To the knowledge of the authors, this paper is the initial attempt of adopting online crowd communication to represent the levels of geographic awareness of weight loss via self-reported cyber activities. This study underscores the potential of positioning social media as a data source in health science study on the topics related to personal wellness. In addition, this study highlights the convergence between conventional and newly emerging data sources with the attempt of coupling remote sensing data with Twitter data. Hopefully, this research will help to evaluate land value in public health from individual conversations in the dense and complex informational cyberspace.
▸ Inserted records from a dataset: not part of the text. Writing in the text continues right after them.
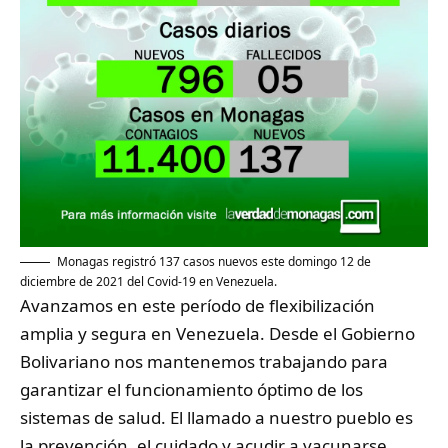
Monagas registró 137 casos nuevos este domingo 12 de
diciembre de 2021 del Covid-19 en Venezuela.
Avanzamos en este período de flexibilización
amplia y segura en Venezuela. Desde el Gobierno
Bolivariano nos mantenemos trabajando para
garantizar el funcionamiento óptimo de los
sistemas de salud. El llamado a nuestro pueblo es
la prevención, el cuidado y acudir a vacunarse.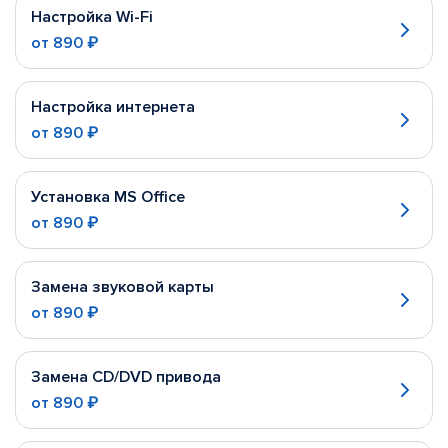
Настройка Wi-Fi
от
890 ₽
Настройка интернета
от
890 ₽
Установка MS Office
от
890 ₽
Замена звуковой карты
от
890 ₽
Замена CD/DVD привода
от
890 ₽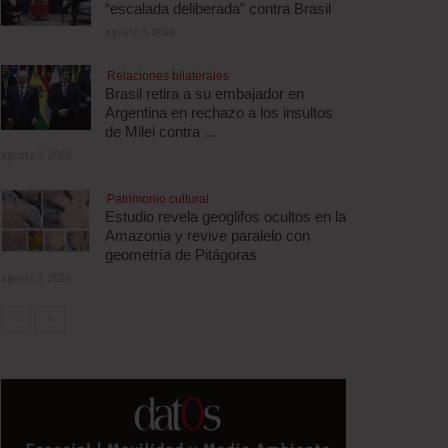
“escalada deliberada” contra Brasil
agosto 5, 2026
Relaciones bilaterales
Brasil retira a su embajador en
Argentina en rechazo a los insultos
de Milei contra ...
agosto 5, 2026
Patrimonio cultural
Estudio revela geoglifos ocultos en la
Amazonia y revive paralelo con
geometría de Pitágoras
agosto 5, 2026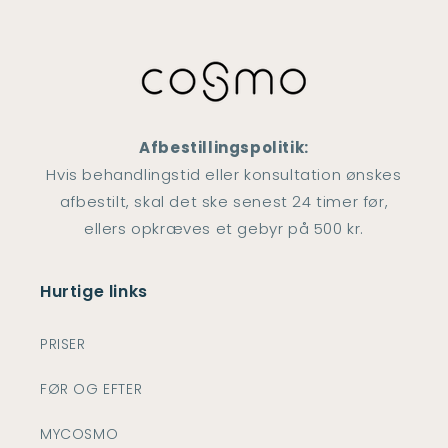
Afbestillingspolitik:
Hvis behandlingstid eller konsultation ønskes
afbestilt, skal det ske senest 24 timer før,
ellers opkræves et gebyr på 500 kr.
Hurtige links
PRISER
FØR OG EFTER
MYCOSMO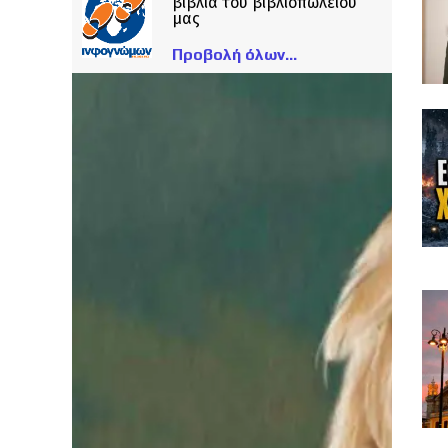
βιβλία του βιβλιοπωλείου
μας
Προβολή όλων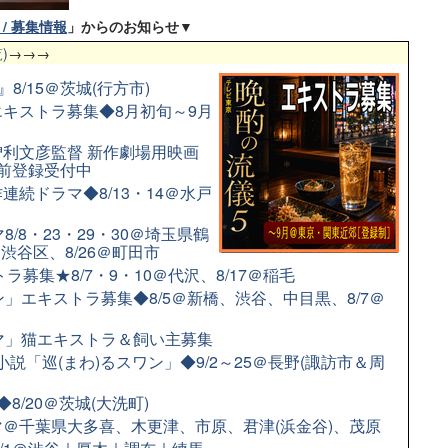
/ 募集情報
」からのお知らせ▼
)
→→→
8/15＠茨城(行方市)
キストラ募集◆8月初旬～9月
利文彦監督 新作劇場用映画
前登録受付中
続ドラマ◆8/13・14＠水戸
/8・23・29・30＠埼玉県鶴
＠渋谷区、8/26＠町田市
募集★8/7・9・10＠代沢、8/17＠稲毛
」エキストラ募集◆8/5＠新橋、渋谷、中目黒、8/7＠
ラマ」猫エキストラ＆飼い主募集
小説「巡(まわ)るスワン」◆9/2～25＠長野(諏訪市＆周
/20＠茨城(大洗町)
＠千葉県大多喜、木更津、市原、君津(浜金谷)、茂原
However, several limitations should be taken into account in the future research. First, the demographic composition of Twitter users was not considered in this study. Twitter users might be dominated by young population. Conclusions drawn from this research may not be able to represent the entire population. Provided that demographic information of Twitter users was acquired, more comprehensive investigations on the impacts of socioeconomic variations on weight status and obesity prevalence could be achieved. Second, self-reported weight loss tweets might only represent weight loss awareness. We are not able to determine whether weight loss tweets were a valid measure of the actual weight loss experience, although the study finds there is an association between weight loss awareness and green space. Third, due to limited capability of software, Dual KDE and land cover must be converted to coarser resolution (10 km) prior to implementing cross-tabulation for the entire US. Conclusions from this study should also account for the compensation for variations in local areas.